Friday, 29 March 2019: 4:00 PM
Athanasios Episcopos, Ph.D. , Accounting and Finance, Athens University of Economics and Business, Athens, Greece
George N. Leledakis, Ph.D. , Accounting & Finance, Athens University of Economics & Business, Athens, Greece
In the barrier model of corporate security valuation, the firm’s creditors impose an exogenous lower barrier on the firm value to protect their claim. The firm’s shareholders own a down-and-out call option on the firm value, while the creditors’ claim is enhanced by the value of a down-and-in call. The existing literature has yielded important empirical results, as the basic model has been reexamined with different estimation methods focusing on the asset value and its volatility. One of the disputed issues is whether the implied default barrier is above or below the firm’s leverage. Other issues of interest include the barrier determinants, the effect of debt maturity on the barrier, and the relationship of the barrier with the risk-neutral probability of default. Using a sample of U.S. stocks from the New York Stock Exchange (NYSE), American Stock Exchange (AMEX), and National Association of Securities Dealers Automated Quotations (NASDAQ) drawn from the Thomson-Reuters Eikon database, our paper attempts to exploit market information such as credit ratings to arrive at more accurate estimates of the model parameters. The default barrier is backed out as a solution to the nonlinear equation involving the market value of equity and the down-and-out call option.

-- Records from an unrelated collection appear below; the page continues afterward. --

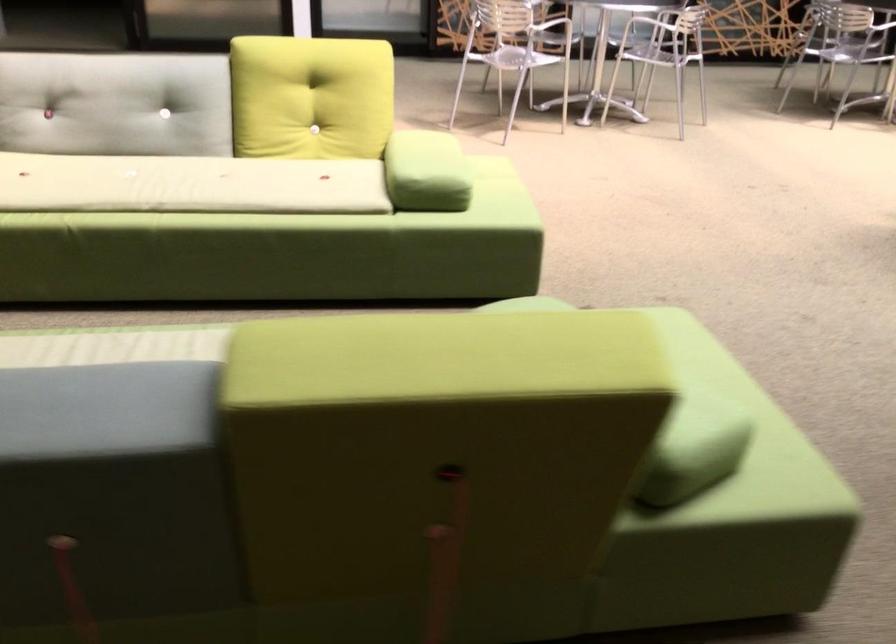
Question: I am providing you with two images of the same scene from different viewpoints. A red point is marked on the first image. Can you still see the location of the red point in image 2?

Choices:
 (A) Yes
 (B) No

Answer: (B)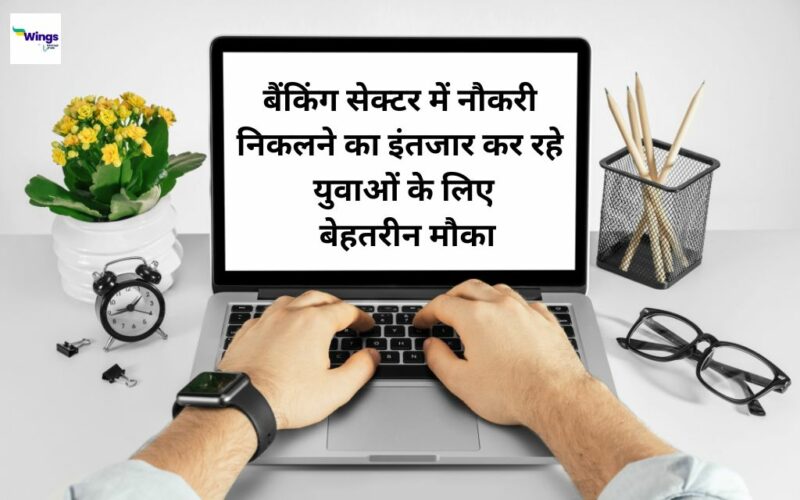
At what (x,y) coordinates should I click in order to perform the action: click on green plant leaves. Please return your answer as a coordinate pair (x, y). Looking at the image, I should click on (58, 195), (182, 168), (134, 180), (124, 206).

The barrier is estimated for 20 2-digit Standard Industrial Classification (SIC) sectors including industrials, as well as banking and services. Regression methods will identify which variables explain the estimated barrier better than existing studies. Our initial results from numerical examples are encouraging and show the following: a) The implied barrier is less than in the published literature. b) The barrier can be less than leverage, even zero for some firms. c) The probability of default is less than it is in the literature. One application of the model is for deposit insurance, because the barrier for a bank with insured deposits is in the hands of the deposit insurer Federal Deposit Insurance Cooperation due to depositor preference laws. More broadly, the barrier is negatively related to the volatility of the assets of the firm, curbing the shareholders’ appetite for risk. Thus, our revisions of barrier estimates lead to a reexamination of previous findings in the literature.